Assessing the relationship between the significant genes and cancer

We found that the significant transcripts identified from our current study tend to be differentially expressed between normal and cancer cells in multiple datasets. We took the 2182 significant transcripts, found them correspond to 1270 gene symbols according to annotation provided by the manufacturer. We then extracted gene expression data that have matched gene symbols from multiple datasets composed of HNSCC, and normal mucosa samples, including one dataset comparing HNSCC and normal keratinocytes cell lines. We computed the oral cancer indices as described in the method section. Figure 3 shows that oral cancer indices were consistently lower in HNSCC compared to normal mucosa across 7 independent datasets, and lower in HNSCC cell compared to normal keratinocytes in one cell line. All these differences were highly significant, with few overlapp between cancer and normal samples in most of ths studies. GSE6791 (21) dataset included the information on a Human Papillomavirus Infection (HPV) status; the difference between cancer and normal samples was very significant in both the subgroup of HNSCC HPV+ (26 HNSCC versus 14 normal mucosa; p-value=4e-06) and in the subgroup of HNSCC HPV- (16 HNSCC versus 14 normal mucosa; p-value=1e-13).

Figure 3
Oral cancer risk index in head and neck cancers. Samples under comparison are head and neck squamous cell carcinoma (HNSCC) versus normal mucosa in both human tumors (A–C, E–H) and head and neck cell lines (D). The oral cancer index was ...

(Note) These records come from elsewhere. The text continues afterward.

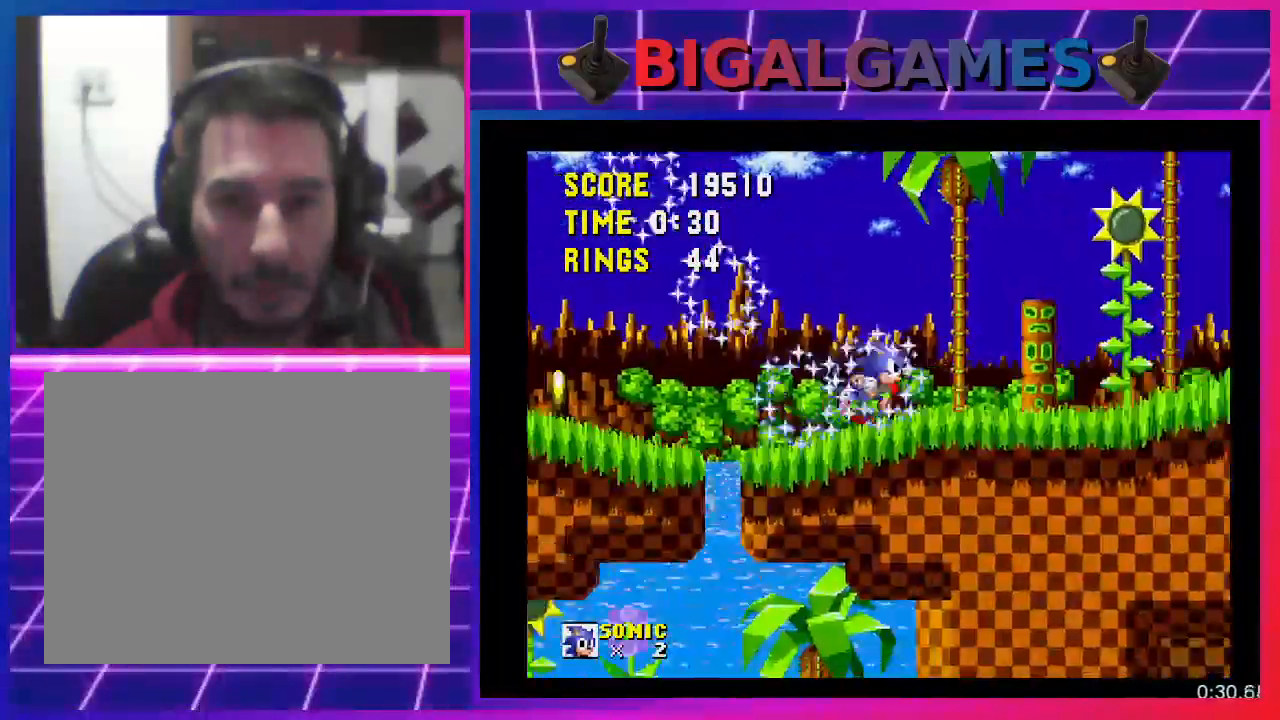
{"buttons": ["CROSS", "DPAD_RIGHT"], "events": [[367, "CROSS", "down"]]}
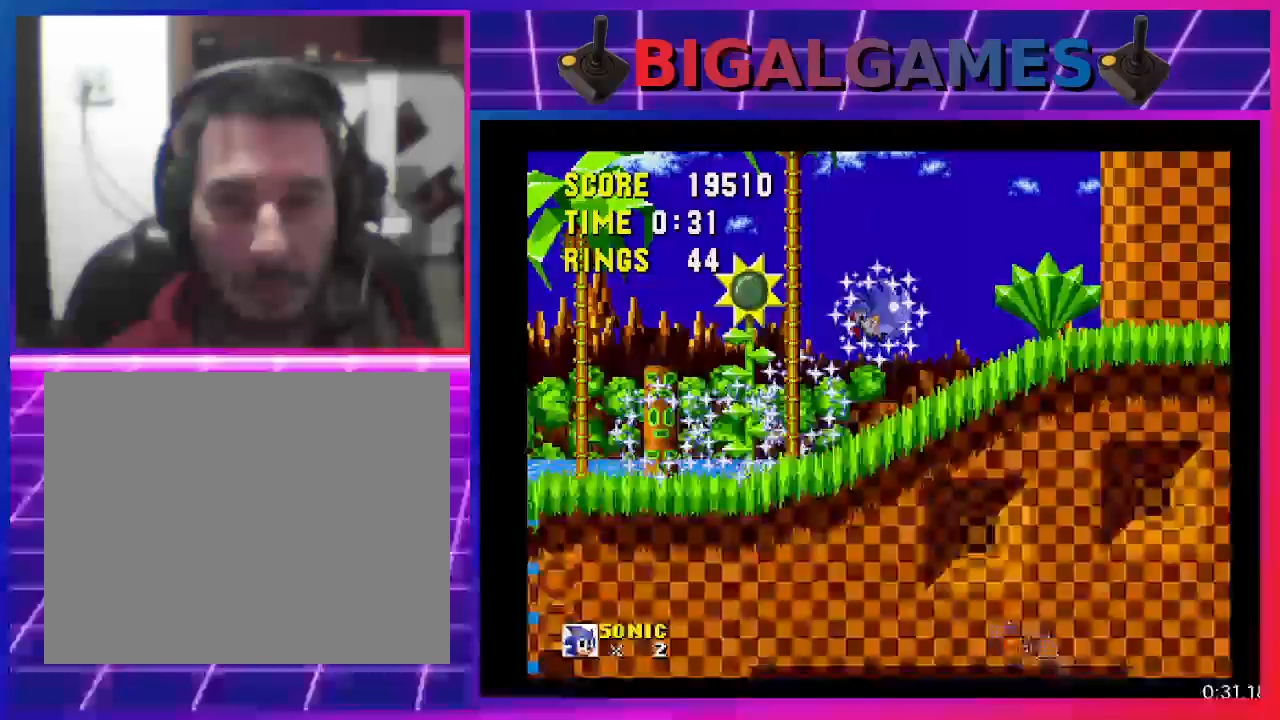
{"buttons": ["DPAD_RIGHT"], "events": [[367, "CROSS", "up"]]}
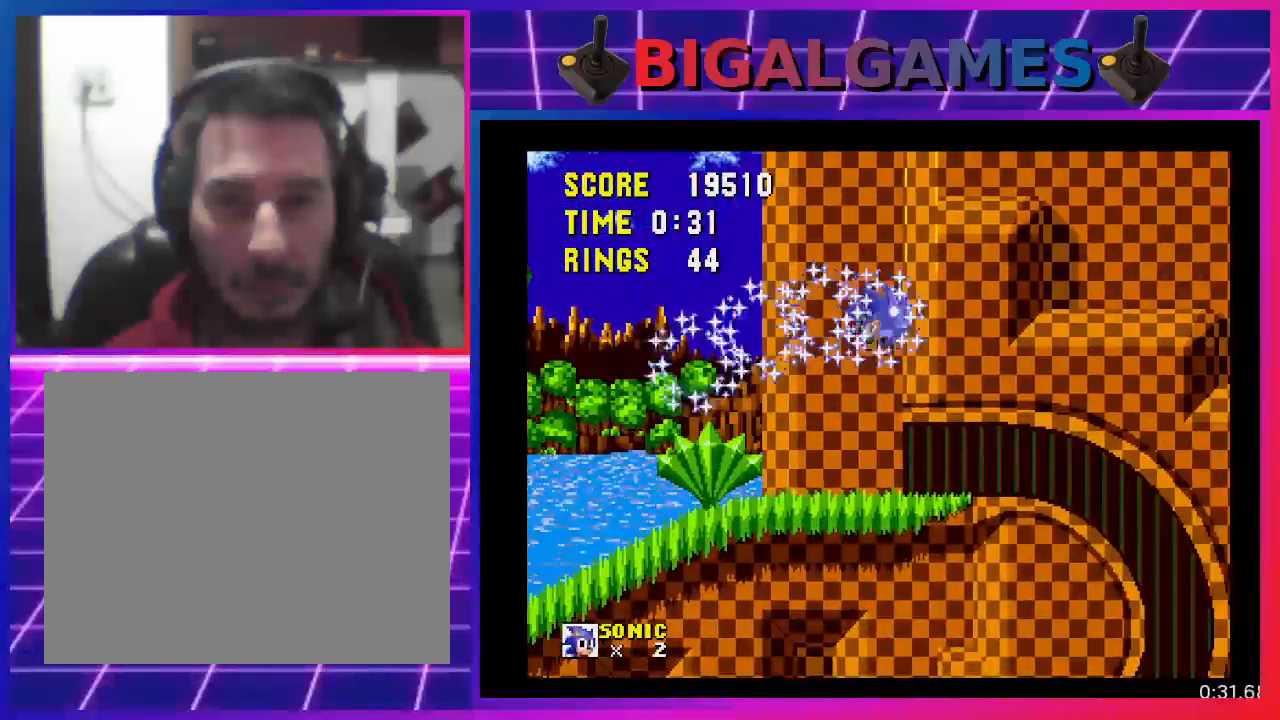
{"buttons": ["DPAD_RIGHT"], "events": []}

Similarly, we found that the gene expression profiles of the 1270 genes we identified, were differentially expressed in normal bronchial epithelial samples from smokers with versus without lung cancer. We used the dataset published by Spira et al. (27), who demonstrated that gene expression profile in histologically normal large-airway epithelial cells obtained at bronchoscopy from smokers with suspicion of lung cancer could be used as a lung cancer biomarker. We computed the oral cancer risk indices for the 163 samples in the dataset and found them to be significantly different between lung cancer and the rest (Figure 4A). Spira et al. developed a biomarker score computed from 80-genes that can distinguish lung cancer from normal lung in the dataset. Interestingly, there was a strong correlation between the oral cancer index and the reported biomarker scores for these samples (Figure 4B).

Figure 4
Correlation between oral cancer risk index (OCRI) (average level of expression of the transcripts associated with a hazard ratio > 1 minus the average level of expression of the transcripts that have a hazard ratio < 1) and Spira’s ...

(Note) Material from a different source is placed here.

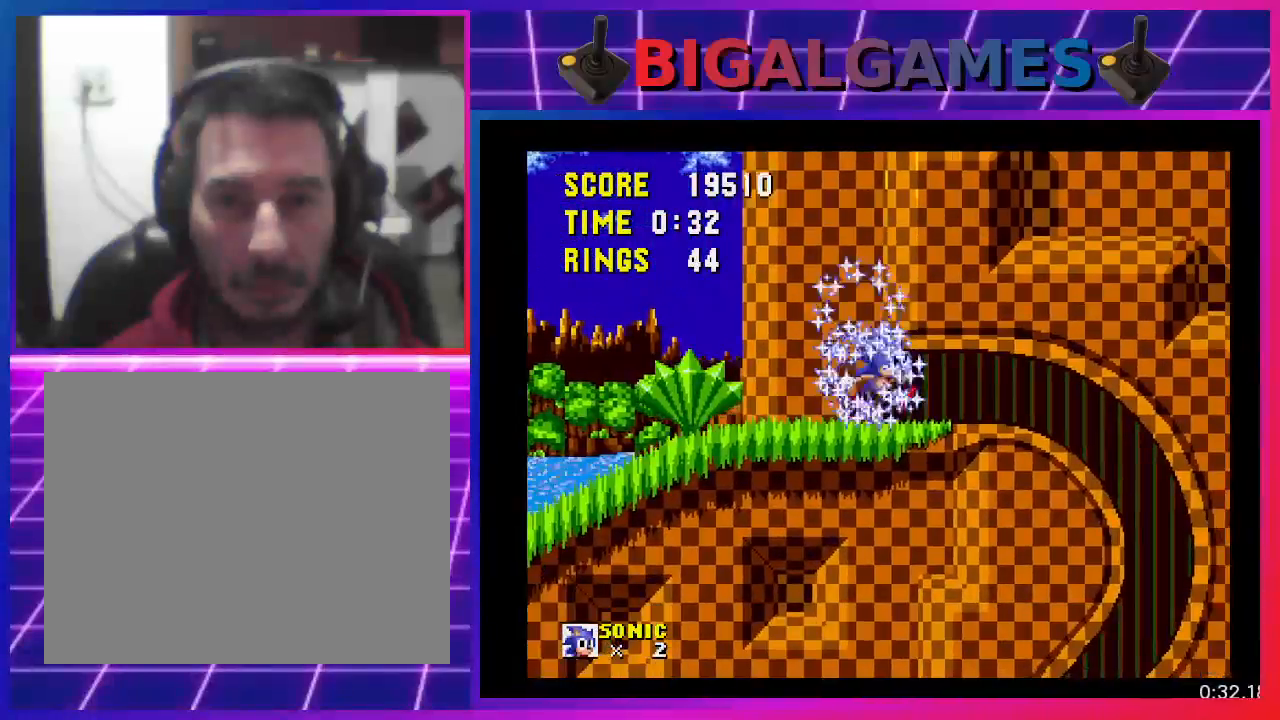
{"buttons": ["DPAD_RIGHT"], "events": []}
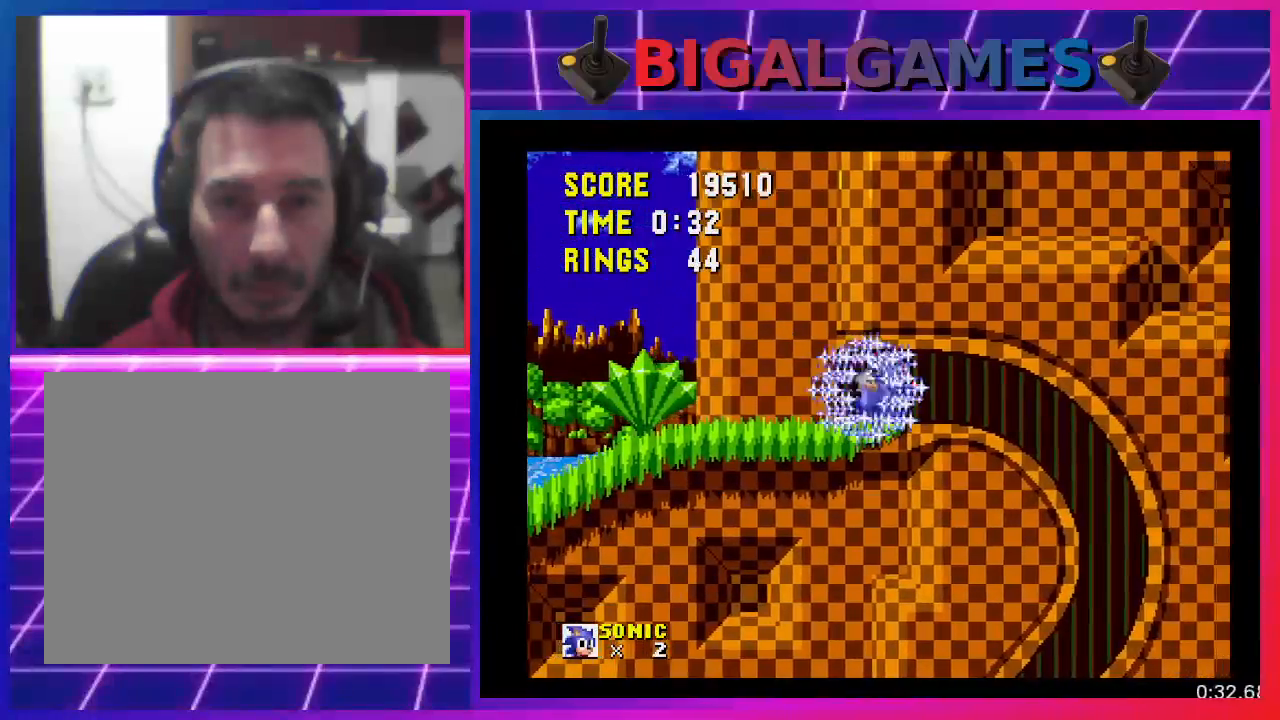
{"buttons": ["DPAD_RIGHT"], "events": []}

In this report, we demonstrate that gene expression profile can significantly improve the prediction of OSCC development over clinical and histological variables in OPL patients. Multiple prediction models were developed and compared using CoxBoost algorithm. We observed a marked improvement in prediction accuracy when a gene expression profile was used. With the gene expression profile only, we developed a 29-trancript prediction model that had prediction error rate around 8%. Using the profile in combination with the previously known risk factors, the model showed a similar prediction error rate as the expression profile alone. Because using the previously known risk factors alone had a clear inferior performance (Figure 1) compared to Models 1 and 2, it is clear that the expression profiles have a predictive value beyond the known risk factors. As an alternative way to assess the misclassification rate of genomic predictors in general, we employed a simpler approach, which used DLDA algorithm to develop prediction models and the standard 10-fold cross validation scheme to evaluated the models. We obtained 16% misclassification rate, which is highly statistically significant (P < 1.0E-16, compared to null hypothesis) compared with other risk factors alone. These results suggest that the the gene expression profile may robustly predict oral cancer development in patients with OPL.

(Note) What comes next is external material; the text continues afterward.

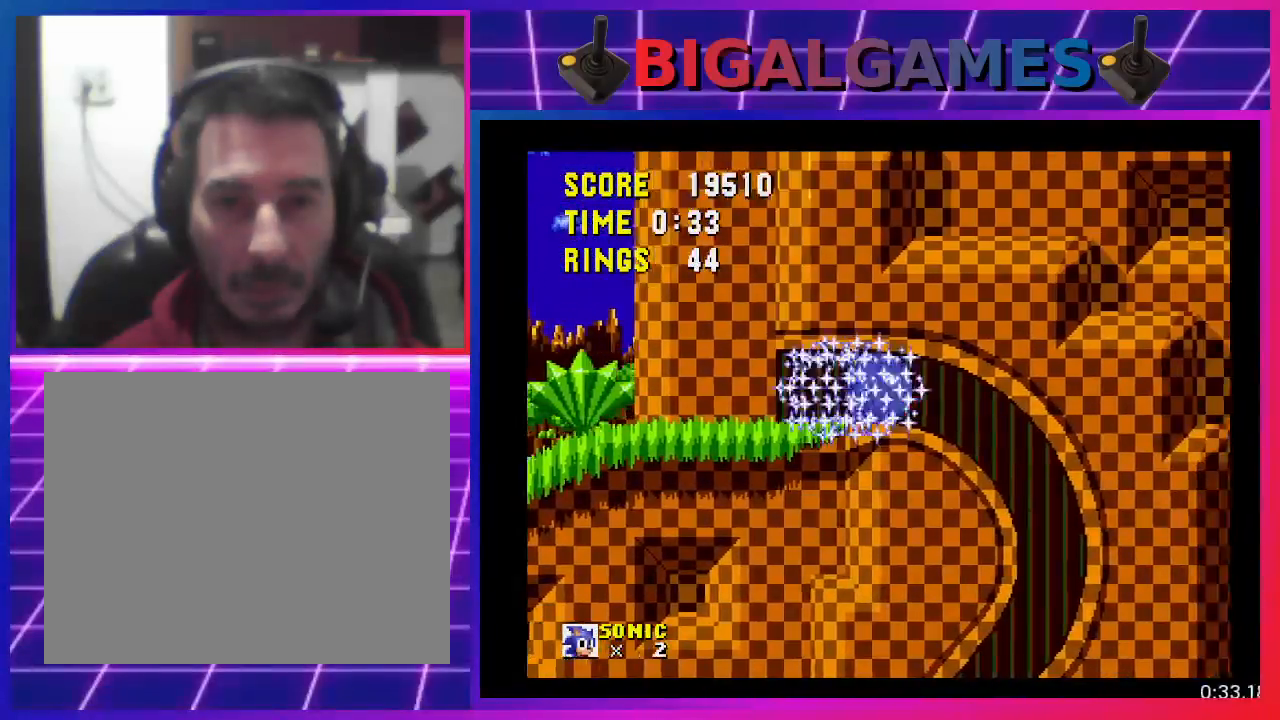
{"buttons": ["DPAD_RIGHT"], "events": []}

Because no prospective cohort is currently available to validate our finding, we acknowledge that our study only represents the first step in the development of a biomarker that could be used in clinical practice. However, we consider it as a proof-of-principle that a gene expression signature developed in patients with preneoplasia may improve our prediction of cancer development over clinical and pathological factors. It also provides a list of transcripts that could facilitate future efforts to better understand the disease and intervene in its progress. In order to move this work into a clinical tool, the next step will be (1)-to refine the signature and adapt it on a CLIA-certifiable platform, and (2)-to identify an independent cohort of patients for the validation of our models. This work is ongoing and clearly beyond the scope of this study.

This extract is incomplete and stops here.